/procyclingstats

ProCyclingStats Points Prediction

Primary LanguageJupyter Notebook

ProCyclingStats Points Prediction

Objective

The goal of this project was to determine how accurately I could predict ProCyclingStats points with linear regression using features scraped from the race startlist, rider resume, and individual rankings pages of "the single most useful cycling database on the worldwide web" (Rouleur, 2017).

Tools

  • Requests for pulling content
  • BeautifulSoup for saving and parsing HTML
  • Numpy and Pandas for data manipulation
  • Statsmodels and Scikit-learn for modeling
  • Matplotlib and Seaborn for plotting

Scraping & Parsing

I used the following races' startlists to generate a list of riders whose profile pages I would scrape for PCS points by season as well as a few other characteristics for my model.

Startlists - 85 total

  • Since 2007: Giro d'Italia, Tour de France
  • Since 2010: Vuelta a España
  • Since 2013: Amstel Gold Race, Gent–Wevelgem, Il Lombardia, Liège–Bastogne–Liège, Milan–San Remo, Paris–Nice, Paris–Roubaix, Ronde van Vlaanderen, Strade Bianche, Tour of California, Tour de Suisse

The output was 1,730 unique riders which comprised 17,806 pages for about 10 seasons of data per rider. I also scraped the PCS individual rankings for each year since 2005 totaling 292 pages; however this ranking data has not been incorporated into my modeling yet.

Features per Rider - those in italics were parsed but not loaded into model

  • rider name
  • team name
  • nationality
  • date of birth (converted to age by year)
  • height
  • weight
  • lifetime points by category: one day, general classification, time trial, sprint
  • total race seasons
  • dates raced by year
  • race names by year
  • distance raced by year
  • number of race days by year
  • number of stage races by year
  • UCI points won by year
  • PCS points won by year

Modeling & Evaluation

The target variable (S0) for each rider was their most recently completed full racing season's PCS points (i.e. 2018 was excluded). This allowed the inclusion of retired riders alongside currently active ones, despite their careers spanning different years without overlap, with S1, S2, etc. as relative references to prior seasons. Age was the only other variable besides points that was used on a per year basis with the same nomenclature, Sn.
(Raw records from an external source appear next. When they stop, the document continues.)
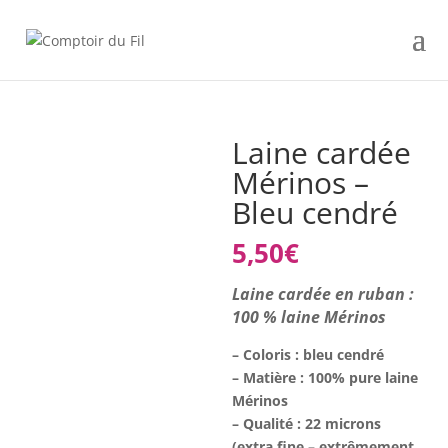
Laine cardée
Mérinos –
Bleu cendré
5,50
€
Laine cardée en ruban :
100 % laine Mérinos
– Coloris : bleu cendré
– Matière : 100% pure laine
Mérinos
– Qualité : 22 microns
(extra fine – extrêmement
Data was split into 80% training and 20% testing (holdout) sets. All model evaluation and selection was performed with 5-fold cross-validation on the training set. A single final test was done on the 20% out of sample data.

Baseline

  • Ordinary least squares linear regression with a single feature, S1 points
  • 0.642 R2
  • 0.578 avg. CV R2
  • 183 avg. CV RMSE

OLS with 7 features

  • Addition of selected features above
  • 0.708 R2
  • 0.654 avg. CV R2
  • 166 avg. CV RMSE

OLS with 74 features

  • All non-italics features above with nationality as dummy variables
  • 0.760 R2

Lasso with scaled features

  • Regularization with optimal alpha selected 21 of 74 features
  • 0.749 R2
  • 0.715 avg. CV R2
  • 151 avg. CV RMSE

OLS with scaled features

  • 21 features without Lasso's coefficients
  • 0.756 R2
  • 0.710 avg. CV R2
  • 149 avg. CV RMSE

Out of sample OLS test

  • 21 features
  • 0.687 R2
  • 137 avg. CV RMSE

Observations & Next Steps

The target distribution is highly right skewed and predictive accuracy may benefit from a log or Box-Cox transformation. The residual plots also exhibited heteroskedasticity. It is worth exploring higher degree polynomial terms to evaluate their impact on regression fit. Given the different classes of riders (domestiques, sprinters, climbers, general classification, time trial, and one-day race specialists), there is likely a classification component to points prediction. Non-linear models such as random forest and gradient boosting trees may perform better at handling these distinct groups while also avoiding issues arising from violations of OLS assumptions. Incorporating some of the unused features above and new ones such as watts/kilogram, team performance, rankings information, and data from Dopeology would be important to consider regardless of the algorithm chosen.